What is being asked: Take each line from the material below that includes the string "lines" and copy it.

++++

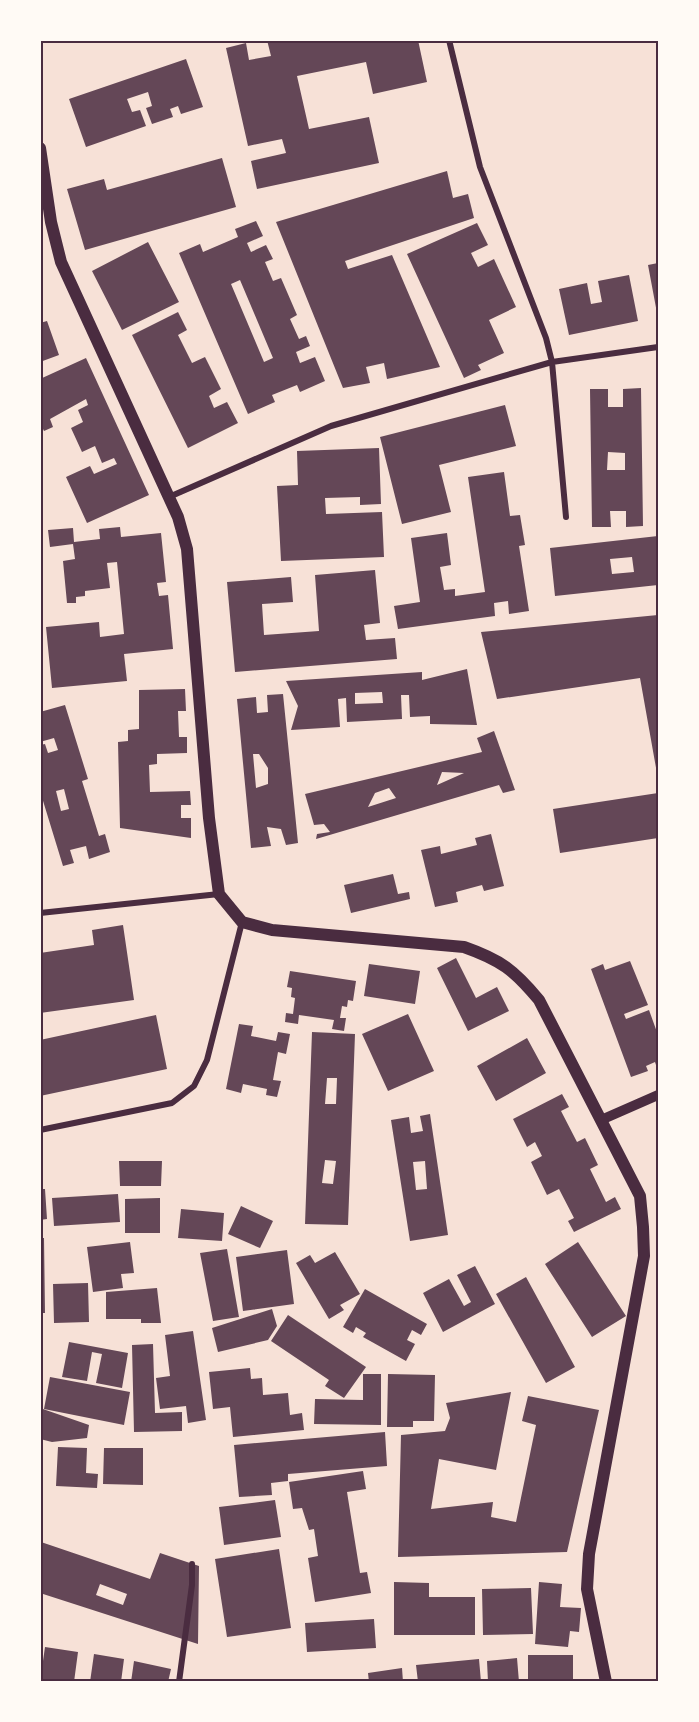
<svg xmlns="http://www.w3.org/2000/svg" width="699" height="1722" viewBox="0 0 699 1722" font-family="'Archivo Narrow',sans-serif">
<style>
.building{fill:#644757;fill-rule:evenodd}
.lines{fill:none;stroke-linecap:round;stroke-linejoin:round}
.minor{stroke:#4a2c40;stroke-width:6}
.tertiary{stroke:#4a2c40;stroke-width:10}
.secondary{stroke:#4a2c40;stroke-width:12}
.neatline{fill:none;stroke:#4a2c40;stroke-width:2}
</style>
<rect width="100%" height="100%" fill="#f7e1d7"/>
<!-- building -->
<path class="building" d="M 267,40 L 418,40 L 427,82 L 373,94 L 366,62 L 297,76 L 309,129 L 369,117 L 379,163 L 257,189 L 251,161 L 286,153 L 282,139 L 248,146 L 226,48 L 246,43 L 249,60 L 271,56 Z
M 186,59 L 203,107 L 181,114 L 178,106 L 170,109 L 173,117 L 152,124 L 146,108 L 152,106 L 148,92 L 127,99 L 132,112 L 140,110 L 146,126 L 86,147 L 69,99 Z
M 222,158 L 236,207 L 85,250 L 67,189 L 104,179 L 107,190 Z
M 447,171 L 453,198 L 468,194 L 474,218 L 345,261 L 348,269 L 392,255 L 440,367 L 387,379 L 384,363 L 366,367 L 370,383 L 343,388 L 276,222 Z
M 256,221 L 263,236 L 247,243 L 251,252 L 266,245 L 273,259 L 265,262 L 273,281 L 281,278 L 297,315 L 290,319 L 299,339 L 306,336 L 310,346 L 296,352 L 300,363 L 315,357 L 325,381 L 300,392 L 297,385 L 272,395 L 275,402 L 248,414 L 179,253 L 200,244 L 203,252 L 238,237 L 235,229 ZM 240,280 L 273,358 L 264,362 L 231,284 Z
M 477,223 L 488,245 L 471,253 L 478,267 L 494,259 L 516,307 L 489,320 L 504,353 L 478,365 L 481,370 L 464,378 L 407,254 Z
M 148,242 L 179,302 L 122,330 L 92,271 Z
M 658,263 L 658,313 L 657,313 L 648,265 Z
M 629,275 L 638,321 L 569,335 L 559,289 L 587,283 L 591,304 L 602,302 L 598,281 Z
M 178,312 L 187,330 L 178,335 L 192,363 L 205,357 L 221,389 L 209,396 L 214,408 L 227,402 L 238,423 L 188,448 L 132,335 Z
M 47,321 L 59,355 L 40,362 L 40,323 Z
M 86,358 L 149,495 L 87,523 L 66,477 L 90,466 L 94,474 L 117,464 L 114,458 L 102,463 L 95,446 L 82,452 L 71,428 L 83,422 L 78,410 L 88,405 L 86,399 L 50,419 L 53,427 L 44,431 L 40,423 L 40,379 Z
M 641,388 L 643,526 L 626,527 L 626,511 L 610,511 L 611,527 L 592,527 L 590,389 L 608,389 L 608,407 L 623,407 L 623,389 ZM 608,452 L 625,453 L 625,470 L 607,470 Z
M 505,405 L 516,446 L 439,465 L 451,512 L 402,524 L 380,437 Z
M 379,448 L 381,504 L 360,505 L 360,497 L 325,498 L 326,514 L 382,512 L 384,557 L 281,561 L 277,486 L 298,485 L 297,451 Z
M 504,472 L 510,516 L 520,515 L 525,545 L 519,546 L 529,611 L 509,614 L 508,601 L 494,603 L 495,616 L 398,629 L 394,606 L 420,602 L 411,538 L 447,533 L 451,565 L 440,567 L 444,590 L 455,589 L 455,596 L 485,592 L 468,477 Z
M 120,527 L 121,537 L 161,533 L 166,582 L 157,583 L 159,596 L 168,595 L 173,649 L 124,654 L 127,681 L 52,688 L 46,627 L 99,622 L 100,637 L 124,634 L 117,562 L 107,563 L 110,588 L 85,591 L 85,596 L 76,597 L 76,603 L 67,603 L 63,561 L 75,559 L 73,544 L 50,547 L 48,530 L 73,528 L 74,542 L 100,539 L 99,529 Z
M 658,536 L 658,585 L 555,596 L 550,548 ZM 632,557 L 634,572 L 612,574 L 610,559 Z
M 375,570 L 380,623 L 364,625 L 366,640 L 395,638 L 397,659 L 235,672 L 227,582 L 291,577 L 293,602 L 262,604 L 264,635 L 319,631 L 315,575 Z
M 658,615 L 658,779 L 640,678 L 497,699 L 481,632 Z
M 467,669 L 477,725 L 430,724 L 430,716 L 410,717 L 409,695 L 401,695 L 402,719 L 347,722 L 346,698 L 338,699 L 340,727 L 291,730 L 298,706 L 286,681 L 422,672 L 422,680 ZM 382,692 L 383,703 L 355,704 L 355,693 Z
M 185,689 L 186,711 L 178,711 L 179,737 L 187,737 L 187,753 L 157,754 L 157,764 L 149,765 L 150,792 L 190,791 L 191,805 L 181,805 L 181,818 L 191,818 L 191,838 L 120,828 L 118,742 L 128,741 L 128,730 L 139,729 L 139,690 Z
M 283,694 L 298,843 L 286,845 L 281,829 L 267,827 L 271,846 L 251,848 L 237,699 L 256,697 L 257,713 L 268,712 L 267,695 ZM 253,754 L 259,754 L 268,768 L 268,784 L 256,788 Z
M 65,705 L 88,779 L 82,781 L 99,836 L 105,834 L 110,852 L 89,859 L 86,846 L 70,850 L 74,863 L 63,866 L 40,791 L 40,745 L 45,744 L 48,753 L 58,750 L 54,738 L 40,742 L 40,712 ZM 64,789 L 69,809 L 61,811 L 56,791 Z
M 494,731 L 515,790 L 503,793 L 499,785 L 316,839 L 317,834 L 330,832 L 324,824 L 314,825 L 305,794 L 482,752 L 477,738 ZM 442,772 L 464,773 L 437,785 ZM 389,788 L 396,798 L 368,807 L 375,793 Z
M 658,793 L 658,838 L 560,853 L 553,809 Z
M 491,834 L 504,886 L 484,891 L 482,885 L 456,892 L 458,902 L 435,907 L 421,850 L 440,846 L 441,854 L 477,845 L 475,838 Z
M 393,874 L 398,894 L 409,892 L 410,899 L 351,913 L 344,885 Z
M 123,925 L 134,1000 L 40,1013 L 40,953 L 94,945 L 92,930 Z
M 456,958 L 476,998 L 497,987 L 509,1011 L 468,1031 L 437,968 Z
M 630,961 L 648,1005 L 624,1014 L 626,1019 L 649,1010 L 658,1035 L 658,1071 L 655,1062 L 646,1066 L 648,1071 L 631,1077 L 591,969 L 603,964 L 605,970 Z
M 369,964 L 420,971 L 415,1004 L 364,996 Z
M 290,971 L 356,981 L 353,1001 L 348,1000 L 347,1007 L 342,1006 L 340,1018 L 346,1018 L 344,1031 L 332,1029 L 334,1020 L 299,1015 L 298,1024 L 285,1022 L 286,1013 L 293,1014 L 295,998 L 291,997 L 292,988 L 287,987 Z
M 408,1014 L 434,1071 L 388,1091 L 362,1034 Z
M 156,1015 L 167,1069 L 40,1096 L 40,1040 Z
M 239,1024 L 253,1026 L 251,1036 L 276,1041 L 278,1032 L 290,1034 L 286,1054 L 278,1052 L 273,1080 L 281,1081 L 277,1097 L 266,1095 L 267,1089 L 243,1084 L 241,1093 L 226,1089 Z
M 312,1032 L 355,1034 L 348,1225 L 305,1224 ZM 327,1078 L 337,1078 L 336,1104 L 325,1104 ZM 325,1160 L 336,1161 L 333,1184 L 322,1183 Z
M 527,1038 L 546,1073 L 496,1101 L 477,1066 Z
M 562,1094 L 569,1107 L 561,1111 L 577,1142 L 585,1138 L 598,1165 L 590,1169 L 606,1202 L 615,1197 L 621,1209 L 574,1232 L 568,1221 L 574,1218 L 559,1189 L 547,1195 L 531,1162 L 542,1156 L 535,1142 L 527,1147 L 513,1119 Z
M 430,1114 L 448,1235 L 410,1241 L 391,1120 L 409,1117 L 411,1133 L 423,1131 L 420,1116 ZM 425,1161 L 427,1189 L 416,1190 L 413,1162 Z
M 119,1161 L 162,1161 L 161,1186 L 120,1186 Z
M 40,1189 L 45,1189 L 47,1219 L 40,1220 Z
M 118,1194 L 120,1222 L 54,1226 L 52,1198 Z
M 160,1198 L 160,1233 L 125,1233 L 125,1199 Z
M 241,1206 L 273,1221 L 260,1248 L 228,1234 Z
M 181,1209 L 224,1213 L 222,1241 L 178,1238 Z
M 40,1238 L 44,1238 L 45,1313 L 40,1313 Z
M 130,1242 L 134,1273 L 121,1274 L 123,1288 L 93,1292 L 87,1247 Z
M 578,1242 L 626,1316 L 592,1337 L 545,1264 Z
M 227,1249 L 239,1317 L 213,1321 L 200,1253 Z
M 287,1250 L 294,1304 L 243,1311 L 236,1257 Z
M 335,1252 L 360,1294 L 340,1305 L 344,1310 L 329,1319 L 296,1263 L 310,1255 L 315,1263 Z
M 475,1266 L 495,1304 L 443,1332 L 423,1293 L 449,1279 L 464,1306 L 471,1302 L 457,1275 Z
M 526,1277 L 575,1367 L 546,1383 L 496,1294 Z
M 88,1283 L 89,1322 L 54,1323 L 53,1284 Z
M 157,1288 L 161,1323 L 141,1323 L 141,1319 L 106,1319 L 106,1292 Z
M 365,1289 L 427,1324 L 421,1335 L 412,1330 L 407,1340 L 415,1344 L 406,1361 L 363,1337 L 366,1333 L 356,1327 L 353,1333 L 343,1327 Z
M 272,1309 L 277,1326 L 268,1340 L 218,1352 L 212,1328 Z
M 288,1315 L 366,1367 L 344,1398 L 325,1386 L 329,1380 L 271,1341 Z
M 193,1331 L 206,1420 L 188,1423 L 186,1406 L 160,1409 L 156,1378 L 170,1376 L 165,1335 Z
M 69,1342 L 128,1353 L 122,1388 L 96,1383 L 102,1354 L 92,1352 L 87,1381 L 62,1377 Z
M 153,1344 L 155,1413 L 182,1412 L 182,1431 L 134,1432 L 132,1345 Z
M 250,1368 L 251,1379 L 262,1378 L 263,1395 L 288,1393 L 290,1415 L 302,1413 L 304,1430 L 233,1437 L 230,1407 L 213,1409 L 209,1372 Z
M 363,1374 L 381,1374 L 381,1425 L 314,1424 L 315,1399 L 363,1400 Z
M 388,1374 L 435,1375 L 434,1421 L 413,1421 L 413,1427 L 387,1427 Z
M 50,1377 L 130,1392 L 124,1425 L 44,1409 Z
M 511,1392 L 496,1470 L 439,1459 L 431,1509 L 493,1502 L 491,1517 L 516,1522 L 536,1425 L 522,1421 L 528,1396 L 599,1410 L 567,1552 L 398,1557 L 401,1435 L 445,1431 L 450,1418 L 446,1403 Z
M 40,1408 L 89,1425 L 87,1438 L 52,1442 L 40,1439 Z
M 385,1432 L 387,1466 L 288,1474 L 288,1481 L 271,1483 L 272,1495 L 239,1497 L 234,1445 Z
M 58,1447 L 87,1448 L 86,1473 L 98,1474 L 97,1488 L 56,1486 Z
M 104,1448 L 143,1448 L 143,1485 L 103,1484 Z
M 363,1471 L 366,1489 L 347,1492 L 360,1573 L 367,1572 L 371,1593 L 315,1602 L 308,1558 L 318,1556 L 314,1529 L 309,1530 L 302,1508 L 293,1509 L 289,1482 Z
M 275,1500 L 281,1537 L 224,1545 L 219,1507 Z
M 41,1542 L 150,1579 L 160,1553 L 199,1566 L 198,1644 L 40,1593 ZM 100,1584 L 127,1594 L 123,1605 L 96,1595 Z
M 279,1549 L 291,1628 L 227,1637 L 215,1559 Z
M 394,1582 L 429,1583 L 429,1597 L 475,1597 L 475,1635 L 394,1635 Z
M 539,1582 L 562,1584 L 560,1607 L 581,1608 L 579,1632 L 570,1631 L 568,1647 L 535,1644 Z
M 531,1588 L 533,1634 L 483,1635 L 482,1589 Z
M 374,1619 L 376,1648 L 307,1652 L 305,1623 Z
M 45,1647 L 78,1652 L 74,1682 L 40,1682 Z
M 94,1654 L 124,1659 L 121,1682 L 90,1682 Z
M 528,1655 L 573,1655 L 573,1682 L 528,1682 Z
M 517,1658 L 519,1682 L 488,1682 L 487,1661 Z
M 479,1659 L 481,1682 L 458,1682 L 458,1679 L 450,1682 L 418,1682 L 416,1665 Z
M 134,1661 L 171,1669 L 168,1682 L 131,1682 Z
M 402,1668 L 403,1682 L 369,1682 L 368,1673 Z"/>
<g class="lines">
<!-- minor -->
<path class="minor" d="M 449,40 L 480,167 L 546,338 L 552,362 L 566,517
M 169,497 L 331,426 L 552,362 L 658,347
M 40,913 L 219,894
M 40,1130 L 172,1103 L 194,1086 L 207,1060 L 242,922
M 179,1682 L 192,1585 L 192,1564"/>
<!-- tertiary -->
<path class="tertiary" d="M 601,1120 L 658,1095"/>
<!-- secondary -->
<path class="secondary" d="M 40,148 L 51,222 L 61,262 L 178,517 L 187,549 L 209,818 L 219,894 L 242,922 L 272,930 L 464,947 C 501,960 514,970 539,1000 L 640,1196 L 643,1227 L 644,1256 L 589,1554 L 587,1589 L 606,1682"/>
</g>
<!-- border -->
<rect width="699" height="1722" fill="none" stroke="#fffaf5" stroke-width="84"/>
<rect x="42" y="42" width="615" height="1638" class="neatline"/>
</svg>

++++

Task answer:
.lines{fill:none;stroke-linecap:round;stroke-linejoin:round}
<g class="lines">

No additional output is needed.